#### TASK DESCRIPTION:
Go through the records and extract every line with the word "ready".

Stored data
▬▬▬

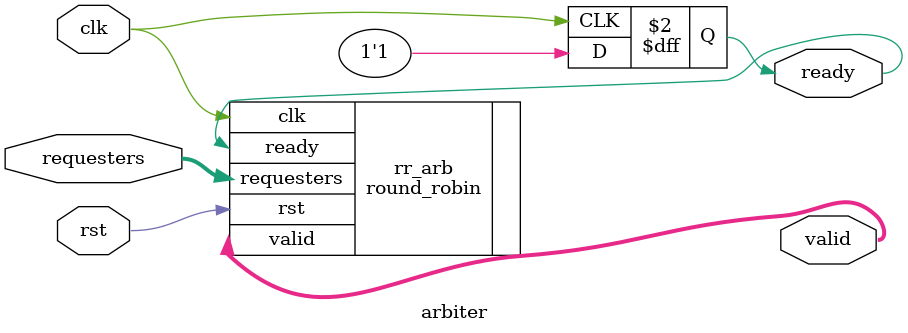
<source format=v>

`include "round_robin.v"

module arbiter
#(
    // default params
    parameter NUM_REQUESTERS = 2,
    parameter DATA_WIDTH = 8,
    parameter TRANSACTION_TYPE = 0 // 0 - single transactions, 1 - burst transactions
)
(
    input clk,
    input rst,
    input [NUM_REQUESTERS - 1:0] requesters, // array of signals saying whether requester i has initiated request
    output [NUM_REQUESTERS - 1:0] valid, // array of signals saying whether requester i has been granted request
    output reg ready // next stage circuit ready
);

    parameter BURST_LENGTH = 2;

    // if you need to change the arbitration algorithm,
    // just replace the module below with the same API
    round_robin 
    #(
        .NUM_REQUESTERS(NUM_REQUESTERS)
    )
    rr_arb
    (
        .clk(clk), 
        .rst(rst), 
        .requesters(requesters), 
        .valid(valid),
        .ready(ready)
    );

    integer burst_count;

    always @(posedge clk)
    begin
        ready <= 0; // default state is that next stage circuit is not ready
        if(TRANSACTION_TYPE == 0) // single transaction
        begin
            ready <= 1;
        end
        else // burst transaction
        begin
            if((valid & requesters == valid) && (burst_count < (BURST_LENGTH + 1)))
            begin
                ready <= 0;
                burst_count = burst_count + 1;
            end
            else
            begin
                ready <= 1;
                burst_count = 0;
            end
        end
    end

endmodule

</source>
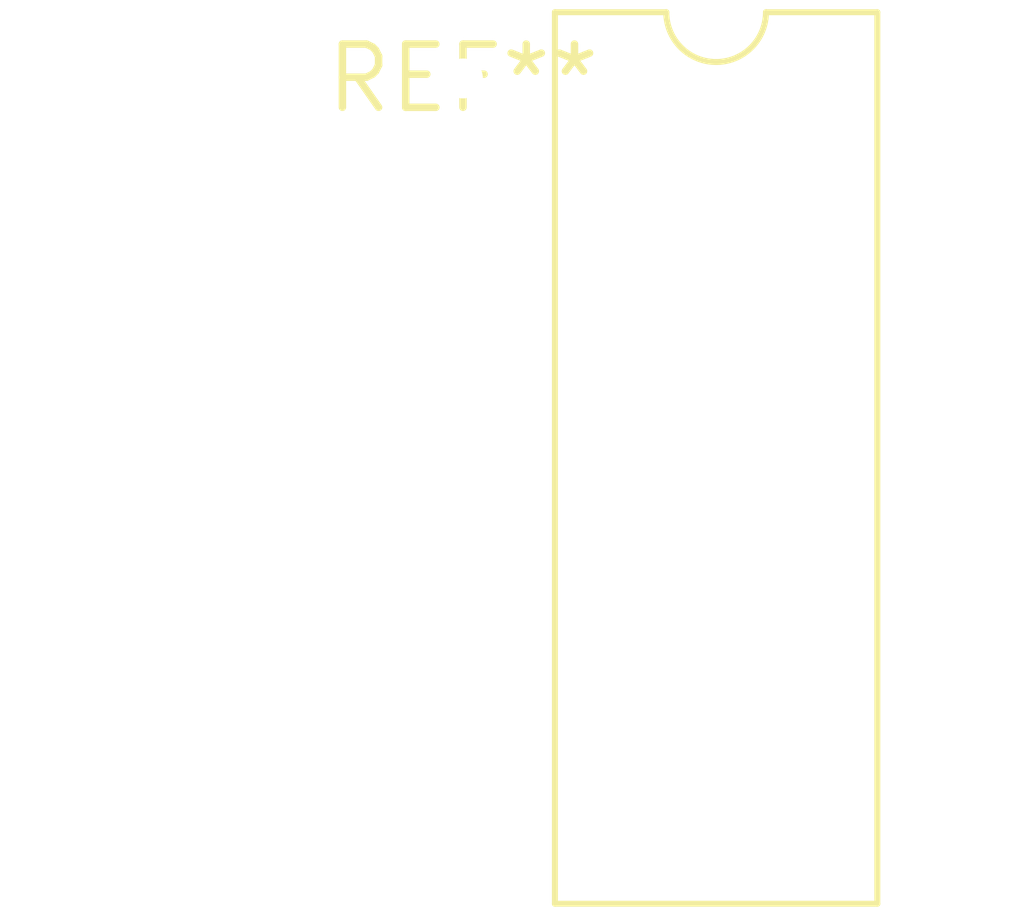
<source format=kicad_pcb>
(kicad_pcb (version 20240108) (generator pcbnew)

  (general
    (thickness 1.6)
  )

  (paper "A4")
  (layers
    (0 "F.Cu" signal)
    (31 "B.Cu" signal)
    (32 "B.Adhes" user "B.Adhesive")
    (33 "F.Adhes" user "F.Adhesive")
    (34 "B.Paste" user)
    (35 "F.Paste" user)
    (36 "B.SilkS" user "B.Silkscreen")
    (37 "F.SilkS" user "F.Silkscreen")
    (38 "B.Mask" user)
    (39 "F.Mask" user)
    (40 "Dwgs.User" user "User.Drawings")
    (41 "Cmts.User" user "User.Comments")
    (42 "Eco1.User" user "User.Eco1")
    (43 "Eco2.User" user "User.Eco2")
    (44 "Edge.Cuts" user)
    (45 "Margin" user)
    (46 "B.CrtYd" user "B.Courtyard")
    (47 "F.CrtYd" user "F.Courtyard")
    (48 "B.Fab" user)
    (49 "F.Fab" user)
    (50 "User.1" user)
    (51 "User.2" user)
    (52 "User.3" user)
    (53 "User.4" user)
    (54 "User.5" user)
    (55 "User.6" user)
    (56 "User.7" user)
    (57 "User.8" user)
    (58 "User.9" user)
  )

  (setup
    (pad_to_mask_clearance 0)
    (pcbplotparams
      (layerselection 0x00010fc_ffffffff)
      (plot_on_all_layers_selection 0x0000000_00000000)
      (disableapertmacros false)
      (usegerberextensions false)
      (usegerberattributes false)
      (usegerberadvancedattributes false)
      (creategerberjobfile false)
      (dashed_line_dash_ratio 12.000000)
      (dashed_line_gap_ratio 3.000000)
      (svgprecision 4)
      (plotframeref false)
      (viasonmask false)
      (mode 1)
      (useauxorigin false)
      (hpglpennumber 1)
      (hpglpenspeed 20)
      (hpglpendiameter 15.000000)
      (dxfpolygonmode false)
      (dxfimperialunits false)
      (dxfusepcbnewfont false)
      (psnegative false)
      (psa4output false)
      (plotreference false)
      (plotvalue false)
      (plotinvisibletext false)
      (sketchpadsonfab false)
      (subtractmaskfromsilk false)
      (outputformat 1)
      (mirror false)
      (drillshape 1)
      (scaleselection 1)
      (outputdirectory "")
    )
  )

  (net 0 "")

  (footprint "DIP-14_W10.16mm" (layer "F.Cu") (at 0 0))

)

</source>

▬▬▬

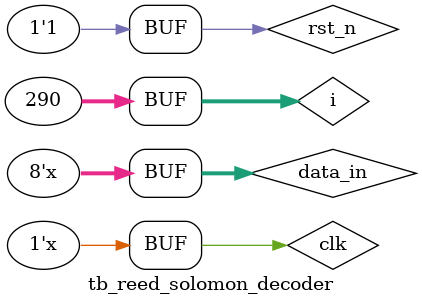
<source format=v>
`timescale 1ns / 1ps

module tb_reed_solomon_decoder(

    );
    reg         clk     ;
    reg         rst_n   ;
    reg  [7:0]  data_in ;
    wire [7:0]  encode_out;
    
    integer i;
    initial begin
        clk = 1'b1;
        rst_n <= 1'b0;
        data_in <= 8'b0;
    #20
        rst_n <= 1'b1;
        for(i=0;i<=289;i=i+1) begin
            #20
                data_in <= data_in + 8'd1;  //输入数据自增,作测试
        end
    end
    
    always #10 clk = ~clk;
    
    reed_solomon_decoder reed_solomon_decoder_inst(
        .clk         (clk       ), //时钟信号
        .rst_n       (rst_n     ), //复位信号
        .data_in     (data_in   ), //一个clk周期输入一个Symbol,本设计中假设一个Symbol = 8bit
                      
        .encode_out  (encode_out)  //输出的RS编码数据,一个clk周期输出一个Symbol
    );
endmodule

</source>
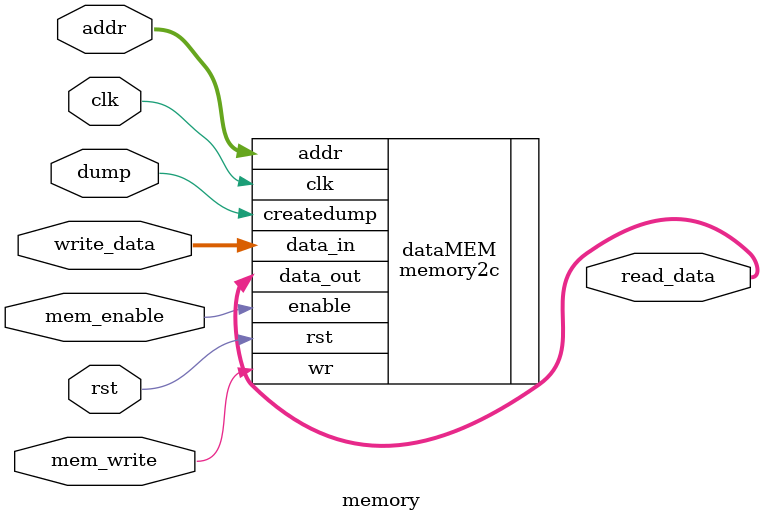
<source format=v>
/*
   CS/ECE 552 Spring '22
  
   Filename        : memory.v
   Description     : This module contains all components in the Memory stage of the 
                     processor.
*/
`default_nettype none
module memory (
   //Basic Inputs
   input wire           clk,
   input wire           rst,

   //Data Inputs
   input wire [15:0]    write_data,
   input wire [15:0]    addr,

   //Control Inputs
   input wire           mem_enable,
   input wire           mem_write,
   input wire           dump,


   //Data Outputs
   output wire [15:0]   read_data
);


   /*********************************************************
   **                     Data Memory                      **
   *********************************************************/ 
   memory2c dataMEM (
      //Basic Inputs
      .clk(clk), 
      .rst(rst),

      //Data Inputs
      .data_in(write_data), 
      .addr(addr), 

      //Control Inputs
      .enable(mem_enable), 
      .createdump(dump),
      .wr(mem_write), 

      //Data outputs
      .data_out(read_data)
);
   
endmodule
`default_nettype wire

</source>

▬▬▬

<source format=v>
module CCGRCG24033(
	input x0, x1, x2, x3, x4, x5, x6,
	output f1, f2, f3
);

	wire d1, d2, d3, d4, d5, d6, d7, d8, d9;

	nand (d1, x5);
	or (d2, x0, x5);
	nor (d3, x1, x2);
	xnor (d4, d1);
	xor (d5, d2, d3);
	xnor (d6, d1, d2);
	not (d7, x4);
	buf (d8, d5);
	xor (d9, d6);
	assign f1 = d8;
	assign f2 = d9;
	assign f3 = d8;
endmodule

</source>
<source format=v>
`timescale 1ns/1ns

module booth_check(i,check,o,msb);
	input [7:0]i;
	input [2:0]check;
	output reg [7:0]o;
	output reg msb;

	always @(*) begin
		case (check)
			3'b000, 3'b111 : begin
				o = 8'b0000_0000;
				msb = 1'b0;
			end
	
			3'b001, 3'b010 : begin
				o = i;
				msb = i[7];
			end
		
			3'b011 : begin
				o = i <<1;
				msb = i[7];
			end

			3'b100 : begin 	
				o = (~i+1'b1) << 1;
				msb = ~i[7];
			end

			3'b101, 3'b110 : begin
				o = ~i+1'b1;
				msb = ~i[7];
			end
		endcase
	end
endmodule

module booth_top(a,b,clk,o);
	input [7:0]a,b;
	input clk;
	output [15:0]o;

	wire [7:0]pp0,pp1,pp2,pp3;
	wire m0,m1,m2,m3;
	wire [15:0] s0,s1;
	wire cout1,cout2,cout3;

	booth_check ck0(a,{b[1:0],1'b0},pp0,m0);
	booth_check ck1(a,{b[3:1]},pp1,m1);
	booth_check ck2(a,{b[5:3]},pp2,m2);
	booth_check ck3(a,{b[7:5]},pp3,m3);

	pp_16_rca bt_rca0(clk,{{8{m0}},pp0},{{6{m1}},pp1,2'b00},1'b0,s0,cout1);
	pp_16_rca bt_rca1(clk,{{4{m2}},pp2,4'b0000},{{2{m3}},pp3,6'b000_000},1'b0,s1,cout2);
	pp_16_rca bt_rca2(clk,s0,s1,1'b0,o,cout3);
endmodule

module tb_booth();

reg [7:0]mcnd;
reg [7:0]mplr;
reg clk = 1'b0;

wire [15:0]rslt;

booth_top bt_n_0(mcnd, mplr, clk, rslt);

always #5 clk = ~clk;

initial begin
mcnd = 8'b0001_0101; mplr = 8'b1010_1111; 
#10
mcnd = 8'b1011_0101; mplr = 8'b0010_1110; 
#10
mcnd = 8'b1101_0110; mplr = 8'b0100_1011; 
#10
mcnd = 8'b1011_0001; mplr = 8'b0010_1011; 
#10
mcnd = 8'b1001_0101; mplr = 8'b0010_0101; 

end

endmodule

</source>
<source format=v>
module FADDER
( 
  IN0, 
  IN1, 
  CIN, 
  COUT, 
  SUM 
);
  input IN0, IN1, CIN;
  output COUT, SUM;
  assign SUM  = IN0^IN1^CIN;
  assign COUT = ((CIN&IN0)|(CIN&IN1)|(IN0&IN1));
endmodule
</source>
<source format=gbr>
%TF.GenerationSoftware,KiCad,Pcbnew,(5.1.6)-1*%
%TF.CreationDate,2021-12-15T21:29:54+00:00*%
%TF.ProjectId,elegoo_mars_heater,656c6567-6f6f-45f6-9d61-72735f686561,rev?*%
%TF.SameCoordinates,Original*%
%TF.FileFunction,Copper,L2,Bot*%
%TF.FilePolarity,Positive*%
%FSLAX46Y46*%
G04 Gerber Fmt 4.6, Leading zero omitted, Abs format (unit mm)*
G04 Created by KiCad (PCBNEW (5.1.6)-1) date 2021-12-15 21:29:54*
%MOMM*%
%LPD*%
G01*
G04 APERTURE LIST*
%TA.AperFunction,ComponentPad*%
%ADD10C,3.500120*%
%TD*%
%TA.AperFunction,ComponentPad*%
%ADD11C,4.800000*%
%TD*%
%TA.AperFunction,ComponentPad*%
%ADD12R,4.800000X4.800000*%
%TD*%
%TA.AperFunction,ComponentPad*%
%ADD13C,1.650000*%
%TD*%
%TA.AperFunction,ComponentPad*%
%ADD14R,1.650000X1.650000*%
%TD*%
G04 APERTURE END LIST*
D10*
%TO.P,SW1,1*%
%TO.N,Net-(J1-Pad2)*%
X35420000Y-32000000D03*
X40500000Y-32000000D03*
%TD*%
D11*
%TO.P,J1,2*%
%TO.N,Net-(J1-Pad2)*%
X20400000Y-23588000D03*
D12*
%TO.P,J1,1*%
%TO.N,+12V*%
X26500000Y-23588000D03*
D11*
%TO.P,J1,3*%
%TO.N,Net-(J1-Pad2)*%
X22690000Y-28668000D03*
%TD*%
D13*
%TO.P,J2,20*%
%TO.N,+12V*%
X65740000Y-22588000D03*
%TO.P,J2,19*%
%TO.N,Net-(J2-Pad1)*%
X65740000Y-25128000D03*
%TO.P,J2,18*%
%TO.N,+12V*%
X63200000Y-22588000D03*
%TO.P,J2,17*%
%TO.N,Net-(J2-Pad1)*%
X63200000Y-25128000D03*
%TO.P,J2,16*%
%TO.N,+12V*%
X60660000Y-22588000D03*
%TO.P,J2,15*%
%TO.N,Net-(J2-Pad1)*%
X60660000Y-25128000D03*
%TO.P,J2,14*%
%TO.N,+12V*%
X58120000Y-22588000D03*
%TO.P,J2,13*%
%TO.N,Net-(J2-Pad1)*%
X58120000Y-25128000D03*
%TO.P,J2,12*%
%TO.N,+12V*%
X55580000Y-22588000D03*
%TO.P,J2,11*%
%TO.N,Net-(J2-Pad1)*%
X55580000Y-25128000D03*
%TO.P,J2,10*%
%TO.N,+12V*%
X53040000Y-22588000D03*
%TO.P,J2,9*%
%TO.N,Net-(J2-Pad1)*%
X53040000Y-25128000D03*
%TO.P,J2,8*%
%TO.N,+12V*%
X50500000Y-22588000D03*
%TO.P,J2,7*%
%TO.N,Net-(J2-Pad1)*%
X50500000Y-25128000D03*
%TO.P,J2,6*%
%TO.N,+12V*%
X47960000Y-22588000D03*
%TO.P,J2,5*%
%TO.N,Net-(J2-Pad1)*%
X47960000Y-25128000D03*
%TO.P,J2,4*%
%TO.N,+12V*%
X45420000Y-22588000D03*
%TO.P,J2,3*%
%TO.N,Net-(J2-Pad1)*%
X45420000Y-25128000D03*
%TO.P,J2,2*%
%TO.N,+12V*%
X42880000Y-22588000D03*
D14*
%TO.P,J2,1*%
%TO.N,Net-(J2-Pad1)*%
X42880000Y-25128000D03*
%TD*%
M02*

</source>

▬▬▬

#### YOUR SOLUTION:
    output reg ready // next stage circuit ready
        .ready(ready)
        ready <= 0; // default state is that next stage circuit is not ready
            ready <= 1;
                ready <= 0;
                ready <= 1;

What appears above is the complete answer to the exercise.